Perfect reconstruction of sparse signals using nonconvexity control and one-step RSB message passing
Xiaosi Gu, Ayaka Sakata, Tomoyuki Obuchi
TL;DR
This work targets sparse signal reconstruction with the SCAD penalty by developing a one-step replica-symmetry-breaking (1RSB) extension of approximate message passing (AMP). It derives explicit 1RSB-AMP updates and 1RSB state evolution (SE), showing macroscopic agreement with RS results while expanding the algorithmic reconstruction limit via a Parisi-parameter optimization (NCC). The authors analyze fixed points and phase diagrams to identify success, failure, and diverging regimes, demonstrating that 1RSB reduces the diverging region and yields near Bayes-optimal performance, albeit not surpassing it.
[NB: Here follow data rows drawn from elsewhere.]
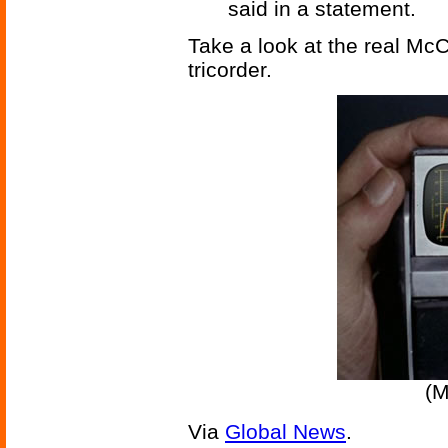
said in a statement.
Take a look at the real McC
tricorder.
(M
Via
Global News
.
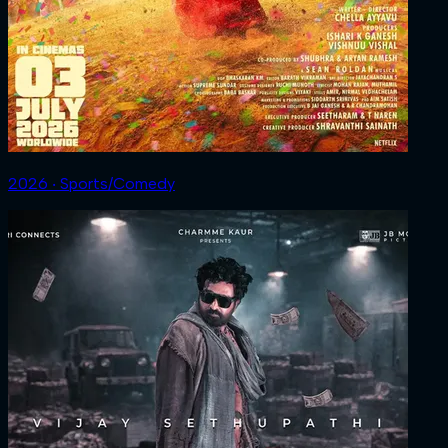
2026 ‧ Sports/Comedy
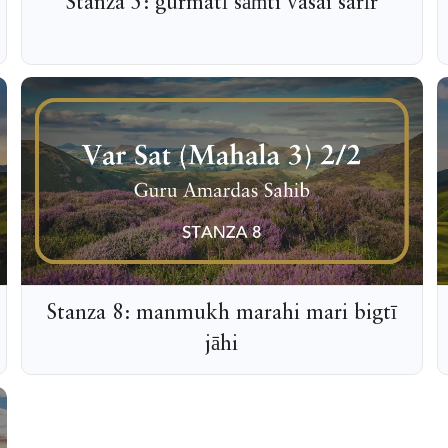
Stanza 5: gurmatī sāṁti vasai sarīr
Stanza 8: manmukh marahi mari bigtī
jāhi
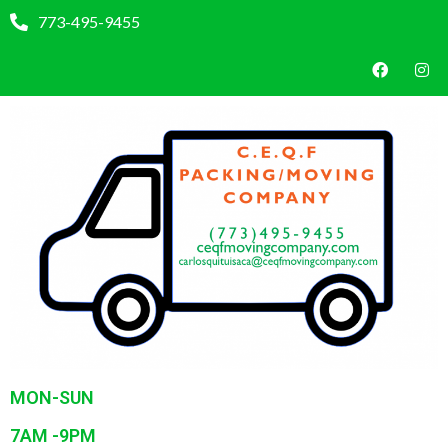
773-495-9455
MON-SUN
7AM -9PM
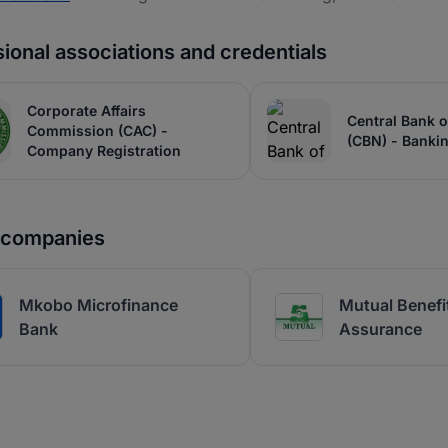
ional associations and credentials
Corporate Affairs
Central Bank o
Commission (CAC) -
(CBN) - Banki
Company Registration
r companies
Mkobo Microfinance
Mutual Benefit
Bank
Assurance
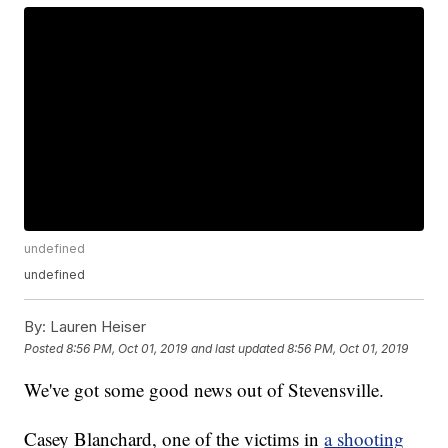
undefined
undefined
By:
Lauren Heiser
Posted
8:56 PM, Oct 01, 2019
and last updated
8:56 PM, Oct 01, 2019
We've got some good news out of Stevensville.
Casey Blanchard, one of the victims in
a shooting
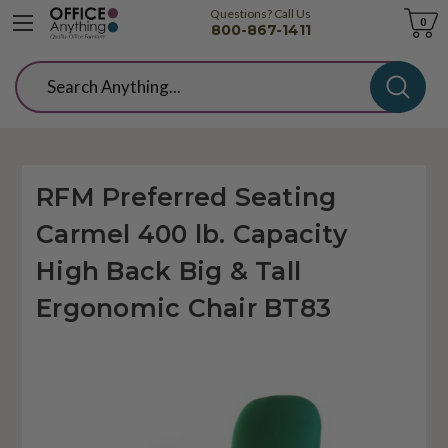
Questions? Call Us
Cart
0
800-867-1411
Search
RFM Preferred Seating
Carmel 400 lb. Capacity
High Back Big & Tall
Ergonomic Chair BT83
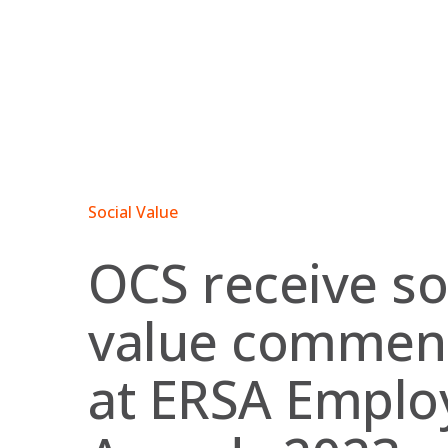
Skip
to
content
Social Value
OCS receive so
value commen
at ERSA Employ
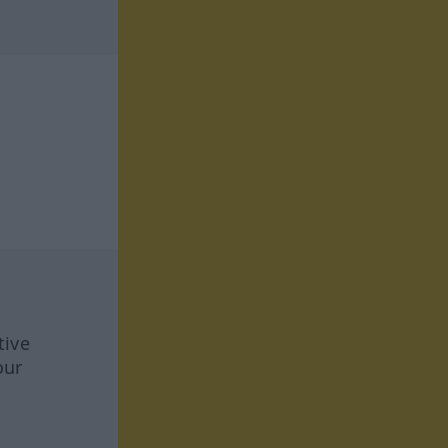
tive
our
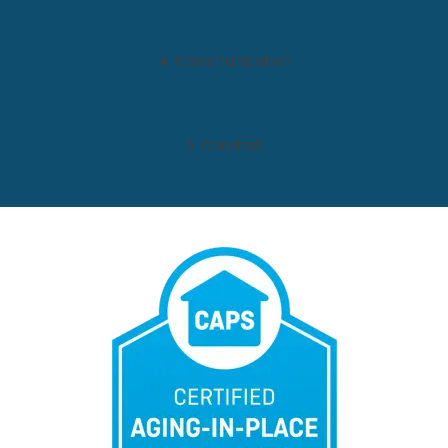
4. Communication
5. Comfort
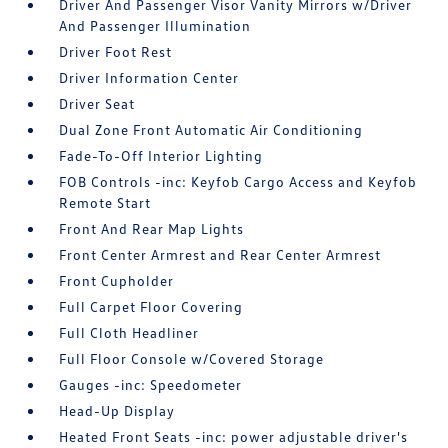
Driver And Passenger Visor Vanity Mirrors w/Driver
And Passenger Illumination
Driver Foot Rest
Driver Information Center
Driver Seat
Dual Zone Front Automatic Air Conditioning
Fade-To-Off Interior Lighting
FOB Controls -inc: Keyfob Cargo Access and Keyfob
Remote Start
Front And Rear Map Lights
Front Center Armrest and Rear Center Armrest
Front Cupholder
Full Carpet Floor Covering
Full Cloth Headliner
Full Floor Console w/Covered Storage
Gauges -inc: Speedometer
Head-Up Display
Heated Front Seats -inc: power adjustable driver's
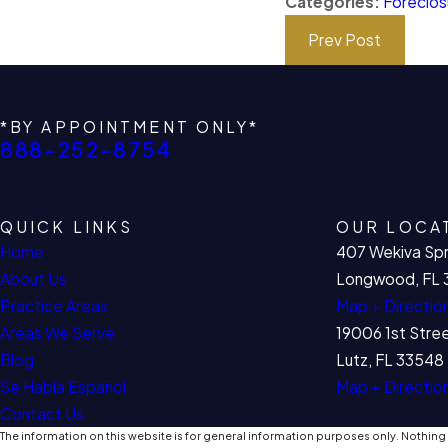
Categories:
Foreclos
Prev Post
*BY APPOINTMENT ONLY*
888-252-8754
QUICK LINKS
OUR LOCA
Home
407 Wekiva Spr
About Us
Longwood, FL 
Practice Areas
Map + Directio
Areas We Serve
19006 1st Stre
Blog
Lutz, FL 33548
Se Habla Español
Map + Directio
Contact Us
The information on this website is for general information purposes only. Nothing o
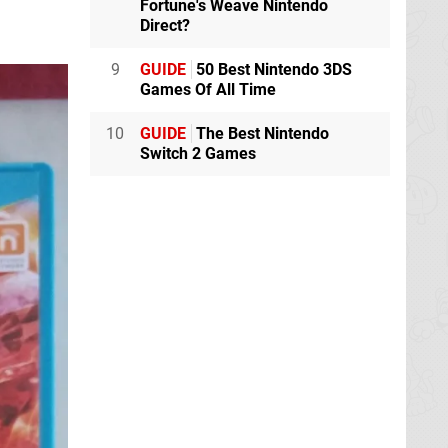
Fortune's Weave Nintendo
Direct?
9
GUIDE
50 Best Nintendo 3DS
Games Of All Time
10
GUIDE
The Best Nintendo
Switch 2 Games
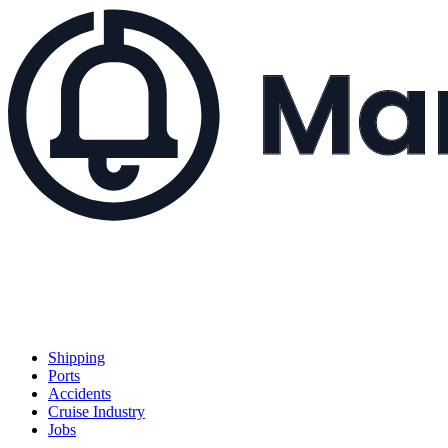
Shipping
Ports
Accidents
Cruise Industry
Jobs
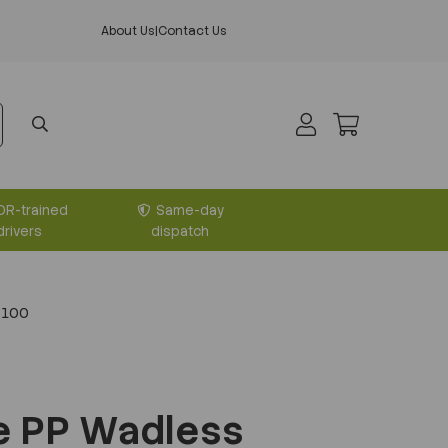
About Us
|
Contact Us
DR-trained
Same-day
drivers
dispatch
 100
e PP Wadless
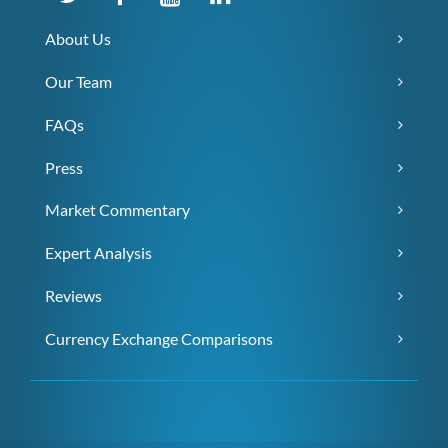
About Us
Our Team
FAQs
Press
Market Commentary
Expert Analysis
Reviews
Currency Exchange Comparisons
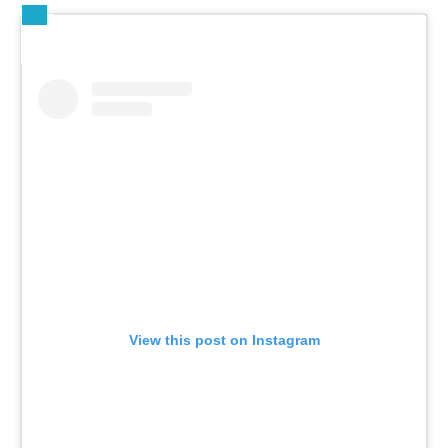
View this post on Instagram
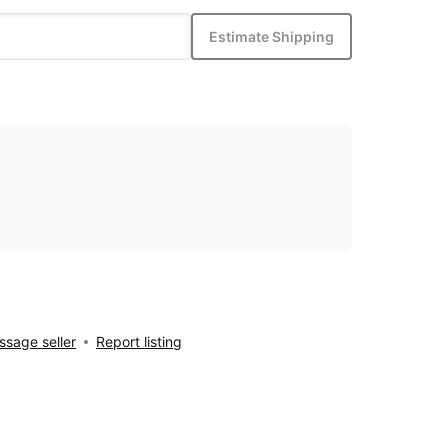
Estimate Shipping
sage seller
Report listing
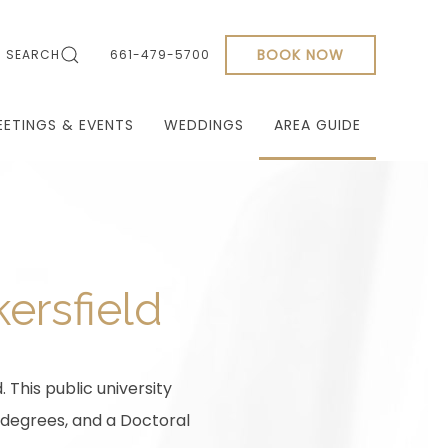
BOOK NOW
SEARCH
661-479-5700
EETINGS & EVENTS
WEDDINGS
AREA GUIDE
kersfield
. This public university
 degrees, and a Doctoral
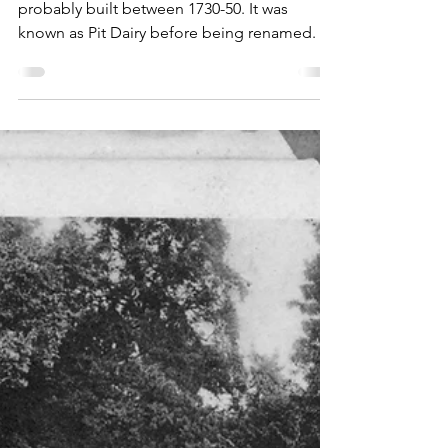
Cottages of interest
Gnome Cottage, Devil's
Punch Bowl
This delightfully named cottage was
probably built between 1730-50. It was
known as Pit Dairy before being renamed.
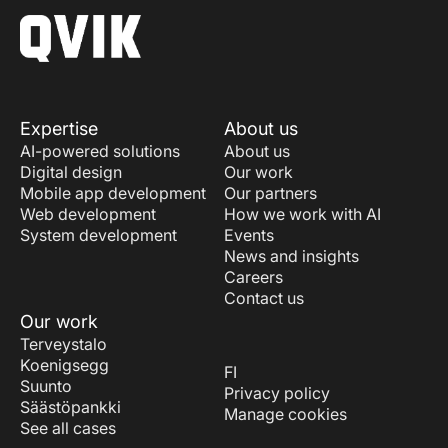
Expertise
About us
AI-powered solutions
About us
Digital design
Our work
Mobile app development
Our partners
Web development
How we work with AI
System development
Events
News and insights
Careers
Contact us
Our work
Terveystalo
Koenigsegg
FI
Suunto
Privacy policy
Säästöpankki
Manage cookies
See all cases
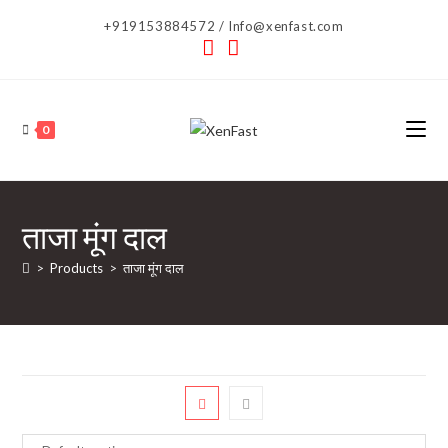
Skip
+919153884572 / Info@xenfast.com
to
content
0
ताजा मूंग दाल
>
Products
>
ताजा मूंग दाल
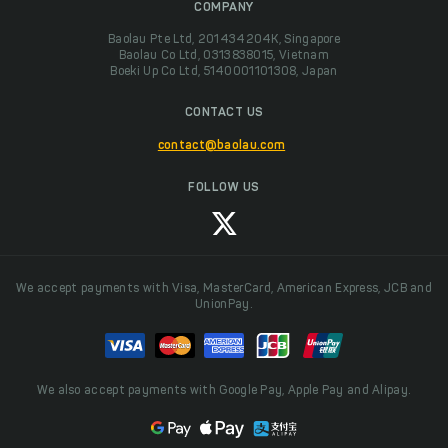
COMPANY
Baolau Pte Ltd, 201434204K, Singapore
Baolau Co Ltd, 0313838015, Vietnam
Boeki Up Co Ltd, 5140001101308, Japan
CONTACT US
contact@baolau.com
FOLLOW US
We accept payments with Visa, MasterCard, American Express, JCB and
UnionPay.
We also accept payments with Google Pay, Apple Pay and Alipay.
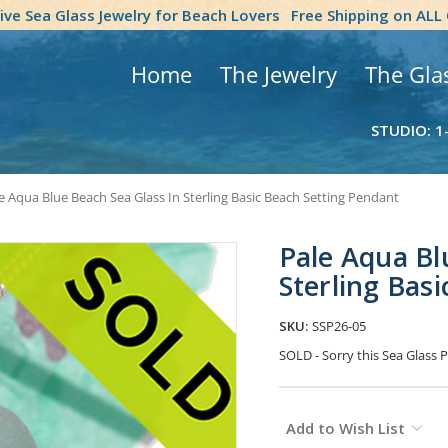
tive Sea Glass Jewelry for Beach Lovers
Free Shipping on ALL
Home
The Jewelry
The Gla
STUDIO: 1
e Aqua Blue Beach Sea Glass In Sterling Basic Beach Setting Pendant
Pale Aqua Bl
Sterling Bas
SKU:
SSP26-05
SOLD - Sorry this Sea Glas
Current
Add to Wish List
Stock:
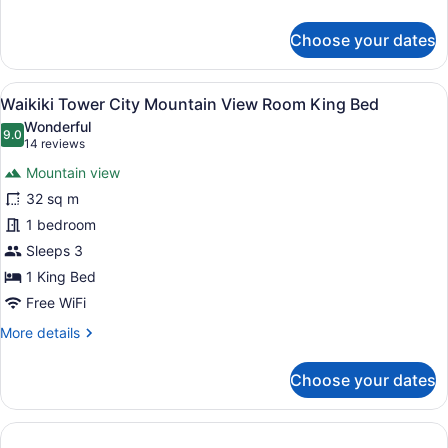
Bed
details
for
Choose your dates
Waikiki
Tower
Partial
View
A hotel room with two beds, a large
12
Ocean
Waikiki Tower City Mountain View Room King Bed
all
View
Wonderful
Room
photos
9.0
9.0 out of 10
(14
14 reviews
King
for
reviews)
Bed
Mountain view
Waikiki
32 sq m
Tower
1 bedroom
City
Mountain
Sleeps 3
View
1 King Bed
Room
Free WiFi
King
More
More details
Bed
details
for
Choose your dates
Waikiki
Tower
City
Mountain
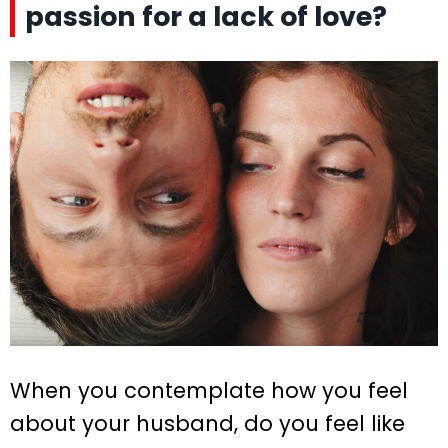
passion for a lack of love?
When you contemplate how you feel
about your husband, do you feel like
Numerical experiments corroborate the theory, and the work discusses the thermodynamic quantities governing the 1RSB phase, while outlining avenues for higher-step RSB extensions.
Abstract
We consider sparse signal reconstruction via minimization of the smoothly clipped absolute deviation (SCAD) penalty, and develop one-step replica-symmetry-breaking (1RSB) extensions of approximate message passing (AMP), termed 1RSB-AMP. Starting from the 1RSB formulation of belief propagation, we derive explicit update rules of 1RSB-AMP together with the corresponding state evolution (1RSB-SE) equations. A detailed comparison shows that 1RSB-AMP and 1RSB-SE agree remarkably well at the macroscopic level, even in parameter regions where replica-symmetric (RS) AMP, termed RS-AMP, diverges and where the 1RSB description itself is not expected to be thermodynamically exact. Fixed-point analysis of 1RSB-SE reveals a phase diagram consisting of success, failure, and diverging phases, as in the RS case. However, the diverging-region boundary now depends on the Parisi parameter due to the 1RSB ansatz, and we propose a new criterion -- minimizing the size of the diverging region -- rather than the conventional zero-complexity condition, to determine its value. Combining this criterion with the nonconvexity-control (NCC) protocol proposed in a previous RS study improves the algorithmic limit of perfect reconstruction compared with RS-AMP. Numerical solutions of 1RSB-SE and experiments with 1RSB-AMP confirm that this improved limit is achieved in practice, though the gain is modest and remains slightly inferior to the Bayes-optimal threshold. We also report the behavior of thermodynamic quantities -- overlaps, free entropy, complexity, and the non-self-averaging susceptibility -- that characterize the 1RSB phase in this problem.